O hardware é simples o suficiente para que, em seu site, a Starlink se vanglorie de que os usuários devem ser capazes de se conectar em minutos ao receberem um kit. O kit padrão inclui uma antena, um roteador e cabos. Os assinantes baixam um aplicativo para se registrar e controlar sua assinatura antes de se conectar ao sistema Starlink.

A Starlink diz em seu contrato de usuário que o serviço não foi projetado ou destinado para uso com armas militares. No ano passado, um alto executivo da SpaceX disse que a empresa tomou medidas para limitar o uso de seu hardware para fins militares diretos pela Ucrânia.

Musk algumas vezes expressou desconforto sobre o papel da Starlink na guerra da Ucrânia, dizendo a seu biógrafo, Walter Isaacson, que o serviço foi projetado para usos pacíficos, não ataques de drones. “Como entrei nessa guerra?”, disse ele a Isaacson.

No entanto, quem pode usar o Starlink e para quais fins nem sempre é algo muito claro. O hardware chegou ao Iêmen, devastado pela guerra, e foi contrabandeado para o Irã, que não aprova a tecnologia.

A Starlink disse que, se a SpaceX descobrir que um de seus dispositivos está sendo usado por quaisquer partes sancionadas ou não autorizadas, haverá uma investigação e a empresa pode desativar os terminais.

Depois que a Rússia invadiu a Ucrânia em fevereiro de 2022, Musk ativou a Starlink no país. Apoiadores da Ucrânia, incluindo Polônia e a Agência Americana para o Desenvolvimento Internacional, compraram milhares de terminais Starlink para o país.

Os terminais ajudaram os soldados ucranianos, que estão em menor número e com menos armas, a derrotar os russos.

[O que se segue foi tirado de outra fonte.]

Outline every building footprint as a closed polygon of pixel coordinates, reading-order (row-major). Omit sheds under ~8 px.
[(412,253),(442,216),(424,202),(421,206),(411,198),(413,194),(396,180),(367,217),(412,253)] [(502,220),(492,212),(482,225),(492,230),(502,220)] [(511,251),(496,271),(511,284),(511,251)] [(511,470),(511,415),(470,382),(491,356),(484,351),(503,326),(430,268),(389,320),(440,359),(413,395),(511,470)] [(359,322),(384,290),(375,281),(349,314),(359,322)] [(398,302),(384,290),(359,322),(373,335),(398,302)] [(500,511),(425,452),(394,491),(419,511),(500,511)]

Usando a conexão de internet segura fornecida pela Starlink, observadores ucranianos comunicam posições russas à sua artilharia através de drones.

Déficit russo

As tropas de Moscou muitas vezes não tinham o equipamento necessário para se comunicar com seus comandantes. Transmissões de rádio abertas, enviadas pelo que eram essencialmente walkie-talkies, foram bloqueadas ou captadas pela Ucrânia, transformando os soldados russos no campo de batalha em alvos fáceis.

A Rússia tentou introduzir novos dispositivos próprios, que só entraram em produção quando a invasão começou. Mas houve problemas para implementá-los na escala necessária, além das constantes falhas técnicas. Isso impediu que os russos tivessem um sistema de comunicação seguro e compatível para operações complexas.

“Como resultado, eles simplesmente começaram a falar menos uns com os outros”, disse Thomas Withington, pesquisador associado do Royal United Services Institute, think tank independente de segurança com sede em Londres. “O que está impulsionando o uso da Starlink é essa necessidade de comunicação segura, desde a tática na área das operações até a sede, além de um sistema de comunicação confiável que possa ser usado para controlar drones”, disse ele.

A Rússia trabalha há cerca de um ano para utilizar a Starlink no front, de acordo com uma pessoa com conhecimento da situação. Os russos começaram a usar os terminais amplamente no início deste ano, depois de descobrir como registrar os dispositivos em outros países, disse essa pessoa, sem dar mais detalhes. 

A procura por terminais Starlink no mecanismo de busca russo Yandex.ru devolve inúmeros revendedores como Oleg, que vendem o hardware on-line para compradores em Moscou e fora da capital russa.

Um site, strlnk.ru, prometia “desempenho testado” nas áreas ocupadas da Crimeia, Luhansk, Donetsk e Kherson, com taxas mensais a partir de US$ 100. O site fornecia contatos para um revendedor, incluindo um número de celular russo e um e-mail Yandex. Um representante da empresa não quis falar com um repórter do jornal.

Muitos dos revendedores na Rússia anunciam o hardware abertamente. O site para o qual Oleg trabalha exibe ofertas do eBay de pessoas de Ohio a Nova Jersey vendendo terminais Starlink. 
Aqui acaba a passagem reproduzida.